Vervroegen of verlaten gebeurt onder glas, plastic tunnel of groeifolie, net als voor de lente- en herfst slarassen. In de herfst gaat de ijsbergsla onder folie of koud glas wel eens gemakkelijk rotten.
Voor herfstteelt moet men eigenlijk wat kunnen verwarmen. Doe dus eerst wat ondervinding op met de ijsbergsla alvorens hem in het najaar te gaan telen.
Onder koud glas, in serre of huiskamer, kan men zaaien vanaf begin maart, als men er maar voor zorgt, dat de minimum bodemtemperatuur tussen 10 en 15 ° C blijft.
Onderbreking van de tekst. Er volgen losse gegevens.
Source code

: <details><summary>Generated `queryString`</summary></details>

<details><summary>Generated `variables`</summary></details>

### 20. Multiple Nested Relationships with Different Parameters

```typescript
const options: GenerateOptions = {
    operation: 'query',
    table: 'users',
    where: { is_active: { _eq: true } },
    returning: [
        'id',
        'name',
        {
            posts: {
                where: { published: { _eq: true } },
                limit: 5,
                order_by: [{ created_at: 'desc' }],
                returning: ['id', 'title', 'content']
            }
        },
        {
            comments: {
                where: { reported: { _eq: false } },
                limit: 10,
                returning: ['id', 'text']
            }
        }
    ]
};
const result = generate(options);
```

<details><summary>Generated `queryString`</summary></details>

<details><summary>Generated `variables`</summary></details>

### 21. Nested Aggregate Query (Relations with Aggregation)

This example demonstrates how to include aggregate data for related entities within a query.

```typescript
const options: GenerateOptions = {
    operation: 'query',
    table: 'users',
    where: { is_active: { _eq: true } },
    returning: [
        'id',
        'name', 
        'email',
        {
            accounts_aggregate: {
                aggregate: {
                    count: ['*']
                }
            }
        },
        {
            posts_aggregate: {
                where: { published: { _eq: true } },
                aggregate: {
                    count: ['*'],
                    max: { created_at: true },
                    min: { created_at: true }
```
Vanaf begin april kan onder koud glas of plastic folie geplant worden. Plant nooit korter dan op 40 x 35 cm. In tegenstelling met de andere slarassen, waarbij vanaf begin april het glas of de plastic tunnels weggenomen worden, blijft bij ijsbergsla de bedekking gehandhaafd tot eind mei – begin juni. In tunnels en onder ramen moet echter regelmatig gelucht worden.
Onder groeifolie daarentegen hoeft men zich om het luchten niet te bekommeren.
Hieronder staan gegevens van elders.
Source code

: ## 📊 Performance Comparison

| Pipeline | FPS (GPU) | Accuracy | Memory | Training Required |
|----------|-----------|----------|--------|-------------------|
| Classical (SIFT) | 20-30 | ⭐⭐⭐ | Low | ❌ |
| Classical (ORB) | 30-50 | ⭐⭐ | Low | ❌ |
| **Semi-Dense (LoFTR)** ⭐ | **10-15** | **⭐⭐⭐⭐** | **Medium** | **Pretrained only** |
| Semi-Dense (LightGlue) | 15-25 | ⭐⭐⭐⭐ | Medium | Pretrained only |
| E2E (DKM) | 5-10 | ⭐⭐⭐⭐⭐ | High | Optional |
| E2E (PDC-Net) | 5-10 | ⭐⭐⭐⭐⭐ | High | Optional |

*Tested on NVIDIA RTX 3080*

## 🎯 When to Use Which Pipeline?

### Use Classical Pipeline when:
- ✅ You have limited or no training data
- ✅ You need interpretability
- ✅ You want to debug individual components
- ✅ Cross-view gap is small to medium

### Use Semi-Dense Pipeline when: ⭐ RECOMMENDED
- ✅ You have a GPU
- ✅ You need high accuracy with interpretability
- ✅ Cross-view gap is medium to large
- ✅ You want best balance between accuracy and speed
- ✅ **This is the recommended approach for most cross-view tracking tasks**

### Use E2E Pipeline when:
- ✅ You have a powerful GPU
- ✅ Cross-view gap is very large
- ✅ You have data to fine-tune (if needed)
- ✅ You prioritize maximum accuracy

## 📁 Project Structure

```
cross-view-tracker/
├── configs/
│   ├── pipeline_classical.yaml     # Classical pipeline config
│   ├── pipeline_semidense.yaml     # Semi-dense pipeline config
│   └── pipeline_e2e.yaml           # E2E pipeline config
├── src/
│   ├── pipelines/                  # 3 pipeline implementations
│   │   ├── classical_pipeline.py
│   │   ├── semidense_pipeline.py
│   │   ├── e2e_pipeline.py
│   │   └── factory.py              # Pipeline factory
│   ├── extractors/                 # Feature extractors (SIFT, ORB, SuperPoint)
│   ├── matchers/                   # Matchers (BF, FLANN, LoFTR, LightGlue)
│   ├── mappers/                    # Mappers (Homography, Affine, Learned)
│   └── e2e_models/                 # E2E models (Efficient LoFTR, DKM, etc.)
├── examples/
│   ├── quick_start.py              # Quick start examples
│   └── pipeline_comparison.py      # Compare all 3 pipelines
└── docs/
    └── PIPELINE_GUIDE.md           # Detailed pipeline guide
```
Van ijsbergsla wordt enkel de gebleekte vaste krop gebruikt. De hardere en groene buitenbladeren worden in de keuken niet gebruikt. Het knappende binnenblad en de krop, die zo vast is dat hij aan een witte kool doet denken, hebben een milde, nootachtige smaak. De ijsbergsla kan gewoon in stukken gesneden (4 tot 8 stukken per krop) en besprenkeld met eender welke slasaus opgediend worden.
Wanneer men het binnenblad en de krop echter volledig snippert, leent de ijsbergsla zich wonderwel tot allerlei slafantasieën. Eén krop ijsbergsla haalt gemakkelijk een gewicht van 600 tot 800 gram.
De ijsbergsla schiet niet zo vlug op: een ideale en productieve zomersla dus voor onze liefhebbers. Snij er gerust een stuk af voor verbruik, wikkel de rest van de krop in een folie en leg hem in de ijskast voor later verbruik.